Direction 1 - In the PostgreSQL nearest-neighbor post, why was the plain PL/pgSQL function wrapped in an SQL function? Answer in one to three sentences.

Tuesday, July 31. 2007
I am happy to report that the trick of encasing a postgresql pgsql function within a postgresql sql function was a big success.
Now for the Recap of the problems with using plain pgsql and why we went down the postgresql sql function encasement approach.
Recap: Plain old pgsql
Building on our expandoverlap_metric function, we add a new function and a new type.
CREATE TYPE pgis_nn AS
(gid integer, dist numeric(12,5));
CREATE OR REPLACE FUNCTION _pgis_fn_nn(geom1 geometry, distguess double precision, numnn integer, maxslices integer, lookupset varchar(150), swhere varchar(5000), sgid2field varchar(100), sgeom2field varchar(100))
RETURNS SETOF pgis_nn AS
$BODY$
DECLARE
strsql text;
rec pgis_nn;
ncollected integer;
it integer;
--NOTE: it: the iteration we are currently at
--start at the bounding box of the object (expand 0) and move up until it has collected more objects than we need or it = maxslices whichever event happens first
BEGIN
ncollected := 0; it := 0;
WHILE ncollected < numnn AND it <= maxslices LOOP
strsql := 'SELECT currentit.' || sgid2field || ', distance(ref.geom, currentit.' || sgeom2field || ') as dist FROM ' || lookupset || ' as currentit, (SELECT geometry(''' || CAST(geom1 As text) || ''') As geom) As ref WHERE ' || swhere || ' AND expand(ref.geom, ' || CAST(distguess*it/maxslices As varchar(100)) || ') && currentit.the_geom AND expandoverlap_metric(ref.geom, currentit.the_geom, ' || CAST(distguess As varchar(200)) || ', ' || CAST(maxslices As varchar(200)) || ') = ' || CAST(it As varchar(100)) || ' ORDER BY distance(ref.geom, currentit.the_geom) LIMIT ' || CAST((numnn - ncollected) As varchar(200));
--RAISE NOTICE 'sql: %', strsql;
FOR rec in EXECUTE (strsql) LOOP
IF ncollected < numnn THEN
ncollected := ncollected + 1;
RETURN NEXT rec;
ELSE
EXIT;
END IF;
END LOOP;
it := it + 1;
END LOOP;
END
$BODY$
LANGUAGE 'plpgsql' STABLE;
Plain old pgsql is tested and fails
/**Problem calculate the 5 nearest neighbors in table testpolys for the first 500 records **/
/**uncoated: pgsql -
fails with error ERROR: set-valued function called in context that cannot accept a set
SQL state: 0A000
Context: PL/pgSQL function "_pgis_fn_nn" line 16 at return next **/
SELECT g1.gid as gid_ref, (_pgis_fn_nn(g1.the_geom, 10000, 5,100,'testpolys', 'true', 'gid', 'the_geom')).*
FROM (SELECT * FROM testpolys tp ORDER BY tp.gid LIMIT 500) g1;
Recap 2: PgSQL function wrapped in an sql function blanket
CREATE OR REPLACE FUNCTION pgis_fn_nn(geom1 geometry, distguess double precision, numnn integer, maxslices integer, lookupset varchar(150), swhere varchar(5000), sgid2field varchar(100), sgeom2field varchar(100))

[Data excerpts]
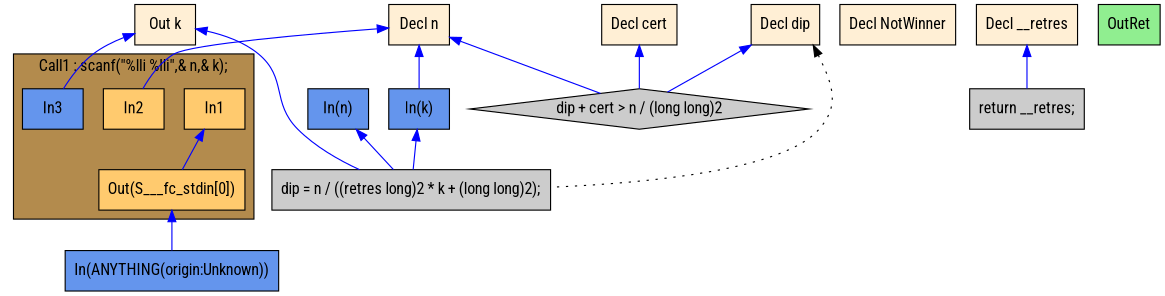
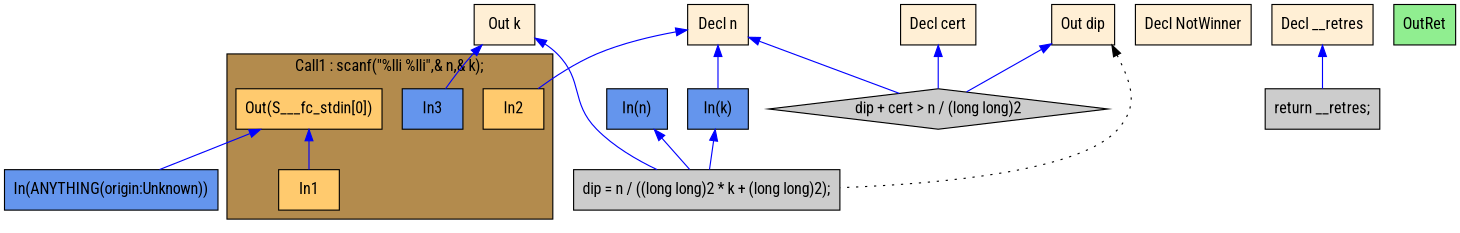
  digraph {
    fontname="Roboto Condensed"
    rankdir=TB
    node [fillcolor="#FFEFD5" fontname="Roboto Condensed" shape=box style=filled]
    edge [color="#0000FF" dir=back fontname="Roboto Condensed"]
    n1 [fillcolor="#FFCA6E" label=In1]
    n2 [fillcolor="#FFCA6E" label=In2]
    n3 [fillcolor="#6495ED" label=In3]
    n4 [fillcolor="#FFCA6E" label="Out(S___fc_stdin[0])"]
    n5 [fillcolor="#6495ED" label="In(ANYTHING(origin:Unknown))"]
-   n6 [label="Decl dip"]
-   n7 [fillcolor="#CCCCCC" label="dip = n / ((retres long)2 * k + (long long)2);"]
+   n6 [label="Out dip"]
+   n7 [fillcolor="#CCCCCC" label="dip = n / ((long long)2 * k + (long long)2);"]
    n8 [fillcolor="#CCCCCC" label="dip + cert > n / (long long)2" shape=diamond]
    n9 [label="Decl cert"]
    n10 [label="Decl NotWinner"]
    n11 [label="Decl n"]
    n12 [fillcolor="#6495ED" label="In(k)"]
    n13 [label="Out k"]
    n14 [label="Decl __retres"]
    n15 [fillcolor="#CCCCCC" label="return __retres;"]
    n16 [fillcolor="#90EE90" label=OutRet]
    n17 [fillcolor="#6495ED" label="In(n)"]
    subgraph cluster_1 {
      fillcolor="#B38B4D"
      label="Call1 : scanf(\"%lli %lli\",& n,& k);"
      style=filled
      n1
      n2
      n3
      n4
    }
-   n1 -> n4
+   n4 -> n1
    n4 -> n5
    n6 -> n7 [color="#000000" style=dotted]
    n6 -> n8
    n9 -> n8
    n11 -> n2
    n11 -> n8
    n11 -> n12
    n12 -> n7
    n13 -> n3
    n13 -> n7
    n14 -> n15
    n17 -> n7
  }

...

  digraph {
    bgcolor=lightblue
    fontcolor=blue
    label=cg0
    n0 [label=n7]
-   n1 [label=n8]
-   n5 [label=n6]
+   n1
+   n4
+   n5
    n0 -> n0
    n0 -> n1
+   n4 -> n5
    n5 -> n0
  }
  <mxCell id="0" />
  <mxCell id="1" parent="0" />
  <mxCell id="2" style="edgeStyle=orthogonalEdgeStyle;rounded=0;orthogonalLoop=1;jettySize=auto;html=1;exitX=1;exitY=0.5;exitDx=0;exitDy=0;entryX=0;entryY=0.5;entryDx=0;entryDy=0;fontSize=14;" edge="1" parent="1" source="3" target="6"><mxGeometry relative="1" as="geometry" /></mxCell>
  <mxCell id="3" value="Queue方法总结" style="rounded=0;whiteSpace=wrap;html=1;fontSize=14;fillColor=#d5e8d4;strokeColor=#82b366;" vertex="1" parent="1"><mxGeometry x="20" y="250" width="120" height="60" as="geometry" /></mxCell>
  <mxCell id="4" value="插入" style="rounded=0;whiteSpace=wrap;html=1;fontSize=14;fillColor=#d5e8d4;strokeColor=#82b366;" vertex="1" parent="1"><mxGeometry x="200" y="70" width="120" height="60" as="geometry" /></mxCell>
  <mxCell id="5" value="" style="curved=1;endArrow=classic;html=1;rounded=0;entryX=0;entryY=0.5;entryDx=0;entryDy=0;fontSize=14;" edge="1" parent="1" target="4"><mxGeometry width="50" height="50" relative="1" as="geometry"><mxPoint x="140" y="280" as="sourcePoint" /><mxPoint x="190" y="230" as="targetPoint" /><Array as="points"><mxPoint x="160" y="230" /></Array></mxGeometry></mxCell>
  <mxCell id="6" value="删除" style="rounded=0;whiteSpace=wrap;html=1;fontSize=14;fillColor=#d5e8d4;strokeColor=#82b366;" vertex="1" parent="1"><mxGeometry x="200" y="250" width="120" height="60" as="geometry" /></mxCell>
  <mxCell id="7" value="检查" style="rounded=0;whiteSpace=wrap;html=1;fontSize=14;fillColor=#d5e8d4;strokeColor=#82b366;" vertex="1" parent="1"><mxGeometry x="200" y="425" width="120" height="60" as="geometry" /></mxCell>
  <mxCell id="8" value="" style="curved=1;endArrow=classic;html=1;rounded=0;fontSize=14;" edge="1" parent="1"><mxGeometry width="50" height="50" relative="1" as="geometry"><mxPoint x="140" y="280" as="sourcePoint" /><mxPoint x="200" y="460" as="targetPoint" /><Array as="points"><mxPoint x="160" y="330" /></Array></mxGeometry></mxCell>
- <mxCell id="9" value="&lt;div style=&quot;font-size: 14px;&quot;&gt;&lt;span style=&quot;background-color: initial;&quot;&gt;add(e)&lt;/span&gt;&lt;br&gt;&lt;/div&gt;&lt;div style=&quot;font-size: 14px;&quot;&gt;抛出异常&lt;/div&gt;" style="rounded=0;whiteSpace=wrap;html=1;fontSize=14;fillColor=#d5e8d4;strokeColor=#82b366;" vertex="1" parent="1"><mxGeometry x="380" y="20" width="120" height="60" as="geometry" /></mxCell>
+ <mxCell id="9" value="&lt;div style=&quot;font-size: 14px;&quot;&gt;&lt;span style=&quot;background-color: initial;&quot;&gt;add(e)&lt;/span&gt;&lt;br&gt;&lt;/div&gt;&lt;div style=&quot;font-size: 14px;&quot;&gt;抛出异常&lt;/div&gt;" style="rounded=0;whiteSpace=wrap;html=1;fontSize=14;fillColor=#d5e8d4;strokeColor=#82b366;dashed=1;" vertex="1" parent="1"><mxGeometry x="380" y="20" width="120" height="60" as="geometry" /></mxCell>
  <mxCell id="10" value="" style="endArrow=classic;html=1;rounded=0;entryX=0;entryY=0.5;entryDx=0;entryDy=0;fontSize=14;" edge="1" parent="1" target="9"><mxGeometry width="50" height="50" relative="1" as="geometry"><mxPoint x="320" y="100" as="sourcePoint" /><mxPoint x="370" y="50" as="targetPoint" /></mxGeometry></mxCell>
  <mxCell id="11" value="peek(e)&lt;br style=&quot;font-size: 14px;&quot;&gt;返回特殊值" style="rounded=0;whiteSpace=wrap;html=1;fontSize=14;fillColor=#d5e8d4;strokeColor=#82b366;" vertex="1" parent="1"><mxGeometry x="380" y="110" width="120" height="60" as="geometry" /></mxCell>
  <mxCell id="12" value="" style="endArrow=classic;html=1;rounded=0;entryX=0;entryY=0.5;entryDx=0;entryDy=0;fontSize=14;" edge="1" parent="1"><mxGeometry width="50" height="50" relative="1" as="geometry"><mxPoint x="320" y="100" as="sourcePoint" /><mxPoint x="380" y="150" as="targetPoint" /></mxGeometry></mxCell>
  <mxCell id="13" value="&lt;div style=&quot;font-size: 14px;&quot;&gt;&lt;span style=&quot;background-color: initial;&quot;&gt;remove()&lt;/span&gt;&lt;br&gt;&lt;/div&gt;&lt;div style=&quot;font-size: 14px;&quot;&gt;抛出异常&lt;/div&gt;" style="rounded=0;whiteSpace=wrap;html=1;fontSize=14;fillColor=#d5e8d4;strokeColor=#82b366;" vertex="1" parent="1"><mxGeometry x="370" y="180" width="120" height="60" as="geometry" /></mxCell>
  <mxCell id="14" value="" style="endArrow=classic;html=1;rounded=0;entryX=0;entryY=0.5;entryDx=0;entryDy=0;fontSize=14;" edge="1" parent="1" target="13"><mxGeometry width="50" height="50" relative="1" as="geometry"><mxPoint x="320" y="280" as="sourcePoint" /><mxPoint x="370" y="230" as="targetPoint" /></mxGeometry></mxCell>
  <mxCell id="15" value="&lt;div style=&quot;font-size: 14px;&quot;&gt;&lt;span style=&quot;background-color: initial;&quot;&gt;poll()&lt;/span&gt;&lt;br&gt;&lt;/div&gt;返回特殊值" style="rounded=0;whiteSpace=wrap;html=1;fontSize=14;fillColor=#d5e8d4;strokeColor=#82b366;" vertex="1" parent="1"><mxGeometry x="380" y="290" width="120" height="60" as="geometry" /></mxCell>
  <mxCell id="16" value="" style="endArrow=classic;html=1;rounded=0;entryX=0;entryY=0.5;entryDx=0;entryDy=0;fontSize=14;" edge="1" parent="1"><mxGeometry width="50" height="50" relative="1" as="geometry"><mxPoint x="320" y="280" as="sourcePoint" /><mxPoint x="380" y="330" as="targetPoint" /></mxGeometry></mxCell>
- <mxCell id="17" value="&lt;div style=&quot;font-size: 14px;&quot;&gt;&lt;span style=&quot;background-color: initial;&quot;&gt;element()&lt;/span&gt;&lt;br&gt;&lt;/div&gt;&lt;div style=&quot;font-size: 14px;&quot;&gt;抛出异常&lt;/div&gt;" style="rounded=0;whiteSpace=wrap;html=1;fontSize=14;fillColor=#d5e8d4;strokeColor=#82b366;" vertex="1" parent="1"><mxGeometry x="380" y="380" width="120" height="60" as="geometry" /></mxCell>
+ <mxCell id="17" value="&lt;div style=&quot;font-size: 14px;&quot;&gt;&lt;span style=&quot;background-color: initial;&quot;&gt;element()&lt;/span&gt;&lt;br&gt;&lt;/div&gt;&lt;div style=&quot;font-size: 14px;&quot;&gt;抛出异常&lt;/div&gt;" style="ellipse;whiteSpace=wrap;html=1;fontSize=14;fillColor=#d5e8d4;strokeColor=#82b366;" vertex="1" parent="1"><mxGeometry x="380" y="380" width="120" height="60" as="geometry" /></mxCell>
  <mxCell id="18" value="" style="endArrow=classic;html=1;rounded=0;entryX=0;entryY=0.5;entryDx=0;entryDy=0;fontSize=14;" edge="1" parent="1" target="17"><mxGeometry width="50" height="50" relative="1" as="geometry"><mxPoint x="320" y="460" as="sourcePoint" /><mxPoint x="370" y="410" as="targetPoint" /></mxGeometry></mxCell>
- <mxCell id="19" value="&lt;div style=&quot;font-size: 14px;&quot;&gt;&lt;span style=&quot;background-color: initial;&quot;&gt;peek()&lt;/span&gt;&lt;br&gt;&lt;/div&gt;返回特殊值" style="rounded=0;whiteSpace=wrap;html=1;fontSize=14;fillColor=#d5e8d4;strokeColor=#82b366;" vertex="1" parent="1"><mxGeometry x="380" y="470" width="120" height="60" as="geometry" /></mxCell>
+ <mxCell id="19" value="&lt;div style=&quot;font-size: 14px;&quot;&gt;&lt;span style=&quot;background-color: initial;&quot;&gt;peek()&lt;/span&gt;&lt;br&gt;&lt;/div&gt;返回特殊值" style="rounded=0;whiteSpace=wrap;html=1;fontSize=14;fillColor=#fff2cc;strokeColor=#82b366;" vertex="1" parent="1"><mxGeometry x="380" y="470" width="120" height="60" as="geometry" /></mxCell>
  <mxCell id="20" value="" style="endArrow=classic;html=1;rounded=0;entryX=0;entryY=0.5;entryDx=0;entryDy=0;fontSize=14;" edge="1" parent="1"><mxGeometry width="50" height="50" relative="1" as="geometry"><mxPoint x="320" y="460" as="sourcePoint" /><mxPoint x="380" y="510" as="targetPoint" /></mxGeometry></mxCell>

Direction 2 - Show each line of the records above that contains the string "Condensed".

Correct answer 1 - The plain PL/pgSQL function failed when it was called in a query's select list to find the 5 nearest neighbors in table testpolys for the first 500 records. It stopped with the error "set-valued function called in context that cannot accept a set," so the post turned to encasing it in an SQL function.

Correct answer 2 -
    fontname="Roboto Condensed"
    node [fillcolor="#FFEFD5" fontname="Roboto Condensed" shape=box style=filled]
    edge [color="#0000FF" dir=back fontname="Roboto Condensed"]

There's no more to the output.